**EXERCISE**
The line that contains "jugadores, como Leandro" marks the end: retype the data below exactly from its first line through that line.

**THE RECORDS**
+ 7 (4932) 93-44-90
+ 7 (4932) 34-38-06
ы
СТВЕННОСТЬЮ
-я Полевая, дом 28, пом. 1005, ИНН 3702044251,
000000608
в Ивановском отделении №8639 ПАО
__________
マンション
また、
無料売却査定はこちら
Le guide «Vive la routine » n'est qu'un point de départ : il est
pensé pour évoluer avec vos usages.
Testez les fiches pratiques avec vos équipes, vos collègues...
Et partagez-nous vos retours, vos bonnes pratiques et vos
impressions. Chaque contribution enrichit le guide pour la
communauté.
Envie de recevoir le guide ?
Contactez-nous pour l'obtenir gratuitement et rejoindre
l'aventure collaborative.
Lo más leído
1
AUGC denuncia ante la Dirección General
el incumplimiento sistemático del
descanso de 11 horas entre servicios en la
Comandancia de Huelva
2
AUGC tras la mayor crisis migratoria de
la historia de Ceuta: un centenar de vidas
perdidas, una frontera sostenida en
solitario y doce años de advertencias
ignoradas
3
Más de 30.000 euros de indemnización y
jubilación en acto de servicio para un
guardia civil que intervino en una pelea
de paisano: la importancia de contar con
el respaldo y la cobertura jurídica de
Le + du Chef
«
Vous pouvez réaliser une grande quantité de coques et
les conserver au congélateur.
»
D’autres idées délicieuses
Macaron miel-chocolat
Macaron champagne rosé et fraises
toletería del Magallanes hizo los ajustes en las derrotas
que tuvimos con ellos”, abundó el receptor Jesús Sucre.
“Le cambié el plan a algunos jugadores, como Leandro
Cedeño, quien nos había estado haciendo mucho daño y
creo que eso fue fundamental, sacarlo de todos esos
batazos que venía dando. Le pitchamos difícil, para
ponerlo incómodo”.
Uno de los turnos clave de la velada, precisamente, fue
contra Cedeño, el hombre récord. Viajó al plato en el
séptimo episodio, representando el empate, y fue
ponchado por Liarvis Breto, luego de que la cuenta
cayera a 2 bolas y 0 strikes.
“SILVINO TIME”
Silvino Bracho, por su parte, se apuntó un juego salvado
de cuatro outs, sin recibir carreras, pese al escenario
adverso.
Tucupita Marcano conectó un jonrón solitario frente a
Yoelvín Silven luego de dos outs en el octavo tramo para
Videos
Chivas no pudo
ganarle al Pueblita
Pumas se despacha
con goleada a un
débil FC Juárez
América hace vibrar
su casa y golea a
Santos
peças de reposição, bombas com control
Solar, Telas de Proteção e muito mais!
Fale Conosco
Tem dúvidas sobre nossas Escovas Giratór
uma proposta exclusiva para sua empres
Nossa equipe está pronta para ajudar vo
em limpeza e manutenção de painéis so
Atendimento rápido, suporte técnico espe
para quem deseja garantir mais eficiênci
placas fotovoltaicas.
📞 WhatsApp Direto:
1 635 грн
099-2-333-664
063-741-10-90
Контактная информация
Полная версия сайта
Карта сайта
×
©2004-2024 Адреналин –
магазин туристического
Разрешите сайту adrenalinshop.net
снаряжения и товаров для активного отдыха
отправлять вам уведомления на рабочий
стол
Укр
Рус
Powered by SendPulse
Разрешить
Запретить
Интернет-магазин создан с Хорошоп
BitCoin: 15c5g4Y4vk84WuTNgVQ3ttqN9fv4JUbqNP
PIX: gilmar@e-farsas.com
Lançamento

**THE COMPLETED TASK**
+ 7 (4932) 93-44-90
+ 7 (4932) 34-38-06
ы
СТВЕННОСТЬЮ
-я Полевая, дом 28, пом. 1005, ИНН 3702044251,
000000608
в Ивановском отделении №8639 ПАО
__________
マンション
また、
無料売却査定はこちら
Le guide «Vive la routine » n'est qu'un point de départ : il est
pensé pour évoluer avec vos usages.
Testez les fiches pratiques avec vos équipes, vos collègues...
Et partagez-nous vos retours, vos bonnes pratiques et vos
impressions. Chaque contribution enrichit le guide pour la
communauté.
Envie de recevoir le guide ?
Contactez-nous pour l'obtenir gratuitement et rejoindre
l'aventure collaborative.
Lo más leído
1
AUGC denuncia ante la Dirección General
el incumplimiento sistemático del
descanso de 11 horas entre servicios en la
Comandancia de Huelva
2
AUGC tras la mayor crisis migratoria de
la historia de Ceuta: un centenar de vidas
perdidas, una frontera sostenida en
solitario y doce años de advertencias
ignoradas
3
Más de 30.000 euros de indemnización y
jubilación en acto de servicio para un
guardia civil que intervino en una pelea
de paisano: la importancia de contar con
el respaldo y la cobertura jurídica de
Le + du Chef
«
Vous pouvez réaliser une grande quantité de coques et
les conserver au congélateur.
»
D’autres idées délicieuses
Macaron miel-chocolat
Macaron champagne rosé et fraises
toletería del Magallanes hizo los ajustes en las derrotas
que tuvimos con ellos”, abundó el receptor Jesús Sucre.
“Le cambié el plan a algunos jugadores, como Leandro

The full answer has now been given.